Andres Serrano / The Morgue, Hacked to Death II



Voir la mort en face. Car à l'évidence, cet homme (cette femme, peut-être, le plan est trop serré...), cet autre, est mort. La lumière rasante révèle chaque pore de la peau où le sang séché a coulé. L'œil est vide. 
La mort en face. L'effroi et l'obscène.
La série La morgue, dont cette photographie est extraite,  (45 tirages cybachromes en grand format), a suscité de violentes réactions à chaque exposition.
La mort est pourtant un sujet récurent de la photographie : reportages de guerre, photographies judiciaires, photographies post mortem  — une tradition du 19e, les défunts montrés comme des vivants pour figurer dans l'album de famille, beaucoup de portraits d'enfants en bas âge, morts, dans les bras de leur mère, des hommes célèbres sur leur lit de mort (Hugo, Proust...). De nombreux cadavres jonchent l'histoire de l'art, des gisants aux études anatomiques, de l'iconographie chrétienne (crucifixions, martyres, crânes des vanités) aux œuvres des peintres romantiques (La mort de Sardanapale de Delacroix ou Le radeau de la Méduse de Géricault...).

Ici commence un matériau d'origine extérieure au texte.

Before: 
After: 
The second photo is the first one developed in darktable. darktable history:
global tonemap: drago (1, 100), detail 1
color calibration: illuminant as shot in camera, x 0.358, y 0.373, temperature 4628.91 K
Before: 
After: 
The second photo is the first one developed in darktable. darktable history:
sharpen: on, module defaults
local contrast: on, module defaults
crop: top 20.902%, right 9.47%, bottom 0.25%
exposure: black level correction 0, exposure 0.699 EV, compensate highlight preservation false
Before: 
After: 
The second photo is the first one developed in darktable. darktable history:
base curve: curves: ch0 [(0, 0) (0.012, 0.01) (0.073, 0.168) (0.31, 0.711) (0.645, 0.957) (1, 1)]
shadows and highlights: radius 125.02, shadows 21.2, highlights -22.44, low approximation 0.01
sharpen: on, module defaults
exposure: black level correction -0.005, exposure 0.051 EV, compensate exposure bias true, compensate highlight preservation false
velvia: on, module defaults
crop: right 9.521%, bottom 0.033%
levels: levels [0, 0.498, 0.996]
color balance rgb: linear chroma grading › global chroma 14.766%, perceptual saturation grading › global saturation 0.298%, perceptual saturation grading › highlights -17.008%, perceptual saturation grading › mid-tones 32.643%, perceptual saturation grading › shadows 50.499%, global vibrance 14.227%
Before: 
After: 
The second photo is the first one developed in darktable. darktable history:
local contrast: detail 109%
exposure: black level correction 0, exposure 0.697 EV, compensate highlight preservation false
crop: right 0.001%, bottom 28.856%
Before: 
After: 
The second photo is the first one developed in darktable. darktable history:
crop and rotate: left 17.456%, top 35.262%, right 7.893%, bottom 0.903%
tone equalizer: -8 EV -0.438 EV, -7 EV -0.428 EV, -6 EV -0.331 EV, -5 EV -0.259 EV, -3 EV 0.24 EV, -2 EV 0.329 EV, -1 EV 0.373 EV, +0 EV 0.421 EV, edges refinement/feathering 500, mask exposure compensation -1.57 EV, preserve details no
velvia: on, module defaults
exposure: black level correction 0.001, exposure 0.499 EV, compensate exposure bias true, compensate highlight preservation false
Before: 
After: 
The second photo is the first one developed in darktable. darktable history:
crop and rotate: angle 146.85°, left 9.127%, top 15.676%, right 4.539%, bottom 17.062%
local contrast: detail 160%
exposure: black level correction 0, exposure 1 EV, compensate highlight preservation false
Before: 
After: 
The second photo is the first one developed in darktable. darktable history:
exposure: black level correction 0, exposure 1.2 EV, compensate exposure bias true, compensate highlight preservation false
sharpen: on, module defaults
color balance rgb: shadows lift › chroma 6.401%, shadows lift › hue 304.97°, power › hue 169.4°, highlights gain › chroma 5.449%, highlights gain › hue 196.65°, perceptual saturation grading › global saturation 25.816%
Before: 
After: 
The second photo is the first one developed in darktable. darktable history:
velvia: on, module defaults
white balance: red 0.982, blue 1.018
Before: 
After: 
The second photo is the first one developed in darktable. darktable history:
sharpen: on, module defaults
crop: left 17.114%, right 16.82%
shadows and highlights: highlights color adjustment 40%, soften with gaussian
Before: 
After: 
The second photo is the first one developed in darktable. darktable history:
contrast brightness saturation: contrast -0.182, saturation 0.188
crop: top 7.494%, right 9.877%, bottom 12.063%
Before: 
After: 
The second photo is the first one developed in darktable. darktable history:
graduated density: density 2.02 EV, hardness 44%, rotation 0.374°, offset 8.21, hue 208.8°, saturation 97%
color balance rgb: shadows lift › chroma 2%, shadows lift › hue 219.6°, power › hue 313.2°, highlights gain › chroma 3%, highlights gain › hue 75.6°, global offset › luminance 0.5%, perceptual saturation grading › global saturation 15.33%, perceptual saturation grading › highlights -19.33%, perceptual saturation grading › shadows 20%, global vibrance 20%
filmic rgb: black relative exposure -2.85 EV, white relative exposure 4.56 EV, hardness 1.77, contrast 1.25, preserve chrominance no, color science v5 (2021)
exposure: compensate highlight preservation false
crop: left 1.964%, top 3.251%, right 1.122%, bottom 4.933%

Alors pourquoi précisément ces photographies de Serrano provoquent un tel sentiment d'indécence ?
Les corps ne sont montrés que par fragments. Un corps dans son entier est un individu. Ici, les corps sont morcelés, décontextualisés à la fois dans le temps et dans l'espace (transportés hors du monde sensible, extatiques). Désincarnés de toute identité, ils me renvoient, scandaleusement, à un autre moi-même. Memento mori.
Les photographies de Serrano n'ont pas de visée documentaire. Elles sont encore moins du reportage. Le soin apporté au cadrage, à la prise de vue, aux couleurs, le format des tirages : il s'agit bien d'une démarche picturale. Mais à l'inverse de la peinture, la photographie réclame une contiguïté au réel. Une flagrante concomitance avec la mort. Obscène. Ici s'exhibe ce qui ne devrait pas être montré : la mort à l'œuvre.